■ Source extract
* * *

While it does not appear there has been a state case addressing the particulars that will be in front of the Mississippi Supreme Court if the bill becomes law, in 1969 there was a federal case with similar facts. The U.S. 5th Circuit Court of Appeals struck down a state law sending public funds, called tuition grants, to families to be spent on a private school education.

As the number of Mississippi private schools exploded in the 1960s to provide white students an escape from attending classes with Black students, the Mississippi Legislature passed a bill to provide funds to white students to be used to attend segregationist academies.

Many of those academies still exist today and could benefit if the new effort to provide public funds to private schools becomes law.

The 5th Circuit did not address Section 208 of the Mississippi Constitution, but instead said the law was discriminatory. The 5th Circuit found that the law “encourages, facilitates and supports the establishment of a system of private schools operated on a racially segregated basis as an alternative available to white students seeking to avoid desegregated public schools.”

Granted, 2026 is much different than the 1960s. There are many private schools that enroll and do a good job educating Black students.

But there are still private schools that take great pride in being the sole overseer of their enrollment criteria. The private schools told legislators during a hearing on the issue last year that they would not relinquish their authority to decide who they enroll.

There are, no doubt, private schools that deny enrollment to certain disabled students because of the high cost of providing those children an education.

* * *

Repeat the part of the school funding excerpt starting with "But there are" and going on through "who they enroll.", word for word. Work only from the school funding excerpt above.

■ Given data
* * *

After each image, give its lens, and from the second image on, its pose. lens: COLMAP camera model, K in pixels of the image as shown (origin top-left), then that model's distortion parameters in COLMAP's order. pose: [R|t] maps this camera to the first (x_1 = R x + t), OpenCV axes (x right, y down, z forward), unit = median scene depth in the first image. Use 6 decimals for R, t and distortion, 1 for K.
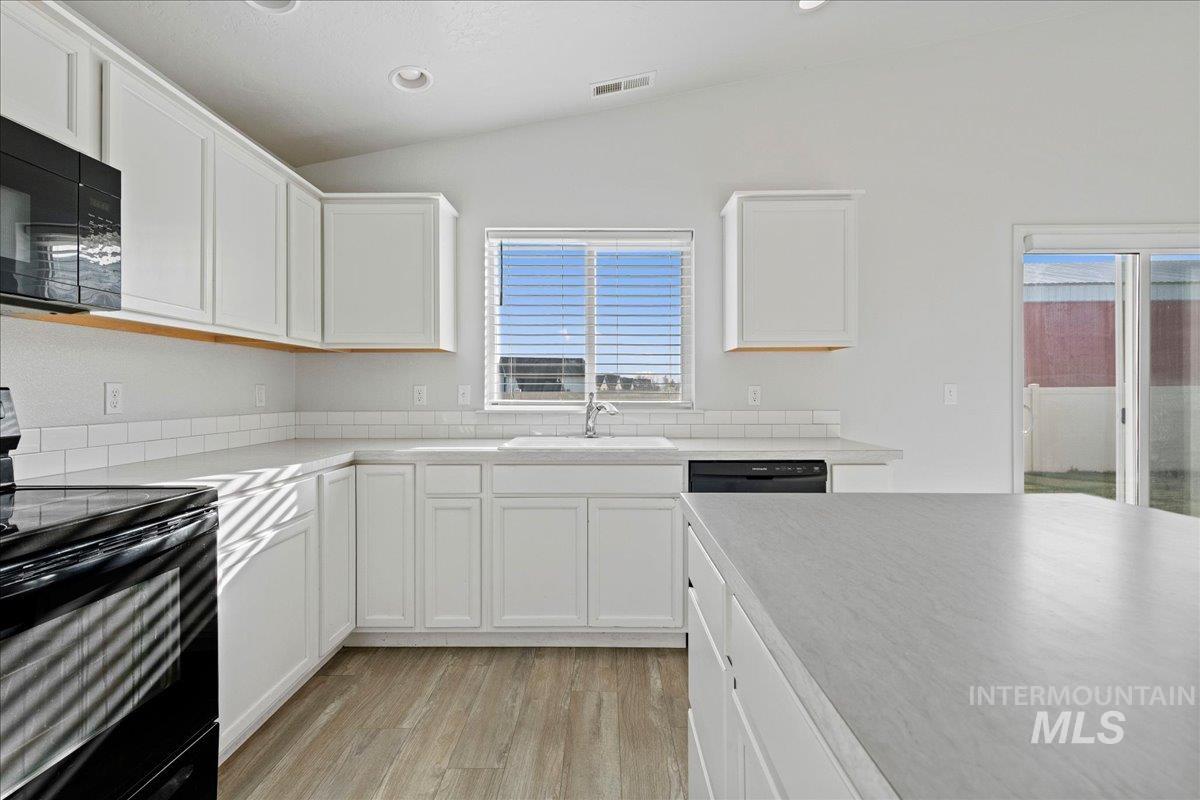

* * *

■ Task response
But there are still private schools that take great pride in being the sole overseer of their enrollment criteria. The private schools told legislators during a hearing on the issue last year that they would not relinquish their authority to decide who they enroll.